Today we needed to get out. The rain all day Saturday washed in sun and hard wind. Not walking weather when there are so many trees, so we took a drive down through Casey and Collinsville up the Interstate for a bit and then chose a random exit and began looking for downtown New Douglas. This is a little farming community that is about forty miles from Saint Louis. The landscape at this time of year is bare and I’m always lost when we drive like this, the lack of landmarks (couldn’t you put some mountains somewhere, Illinois?) throw me. The little towns here seem to go in two directions, some are just adorable and some are sad. New Douglas falls into the sadder category, a lot of dilapidated houses, a couple of boarded up businesses, but it’s par for the course with this economy and the pandemic that no one wants to address.

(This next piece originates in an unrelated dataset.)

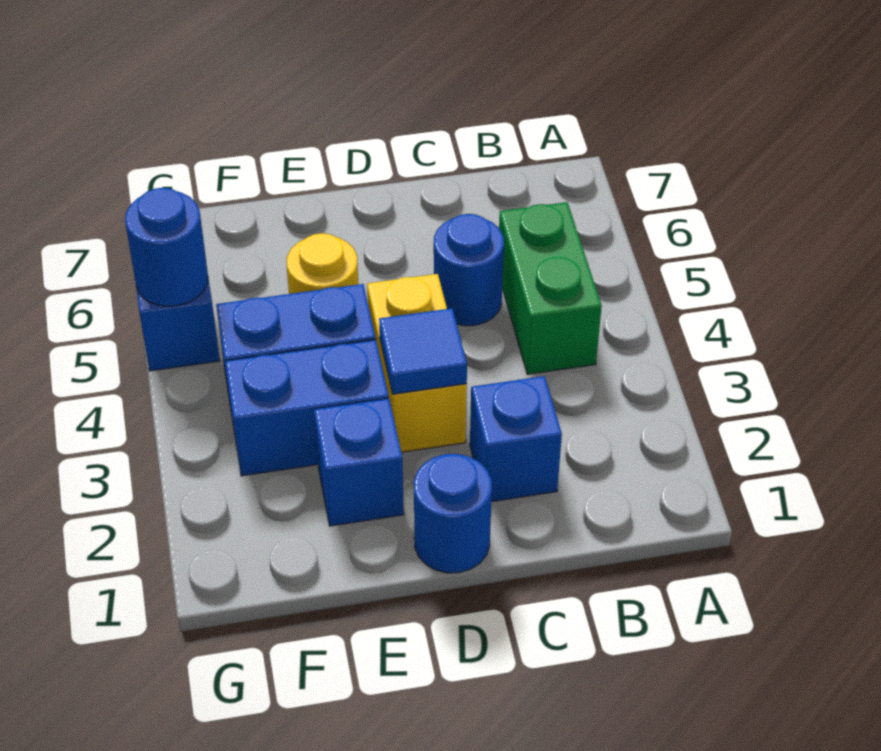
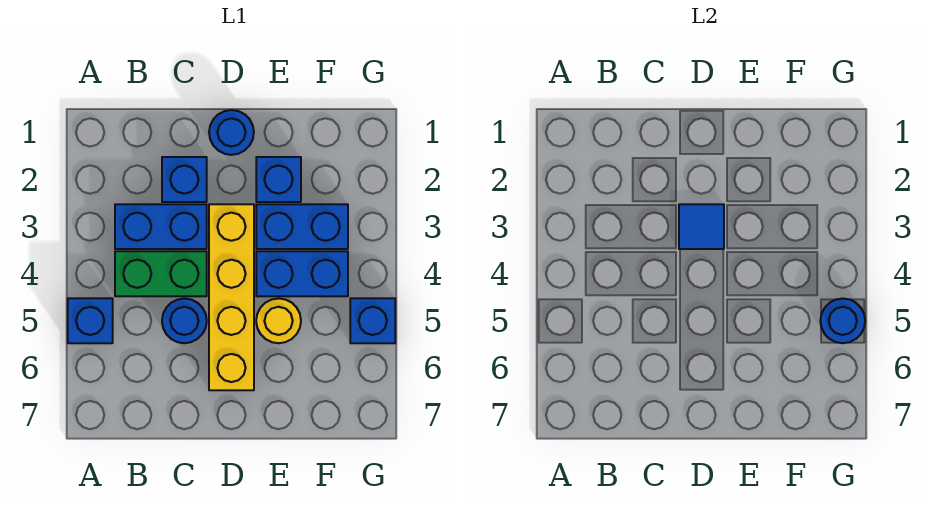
none -> blue brick A5 level 1
none -> blue brick B3:C3 level 1
green brick B4:B5 level 1 -> green brick B4:C4 level 1
yellow brick D3:D4 level 1 -> yellow brick D3:D6 level 1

The uniting theme of New Douglas seems to be the Trump signs and flags. It reminded me of a poem I wrote in May while taking a workshop with James Crews (a Zoom workshop, which I did not care for, the platform, not the workshop). The assignment was to write a praise poem to something you wouldn’t normally praise. And we had just taken a Sunday drive to go look at a little country church that was for sale, always looking for the next house of Hope. 😊 So here’s the poem, here’s a couple of pictures out near New Douglas where the sky is deep and wide and you’d think you could see what was coming for you.

Praise Song
            ~after Barbara Crooker
 

Praise the cracked silo and the vine
covered John Deere. Praise the algae
filled pond and the plate-less Pontiac.
Praise the brown headed cowbird
the most perfect colonizer.
 
Praise the sagging porch, the tarped
roof and the woman too tired to wave.
Praise the Dollar General, the Dollar Tree,
the Dollar Store and Maurice’s Five ‘N Dime.
 
Praise the yard sign Make America Great Again.
Praise the rebel flag, praise the lost cause of it all.
Praise the patriot and the common folk.
Praise those that persist in shadow. Praise
whatever it takes for them to look down on me.
 

 


2 comments:

  1. A powerful poem, as always, thank you.
    I love the photos, long distances of land and sky.
    That's how I draw breath

    ReplyDelete
  2. Correction: Caseyville, not Casey. Two separate places separated by many miles.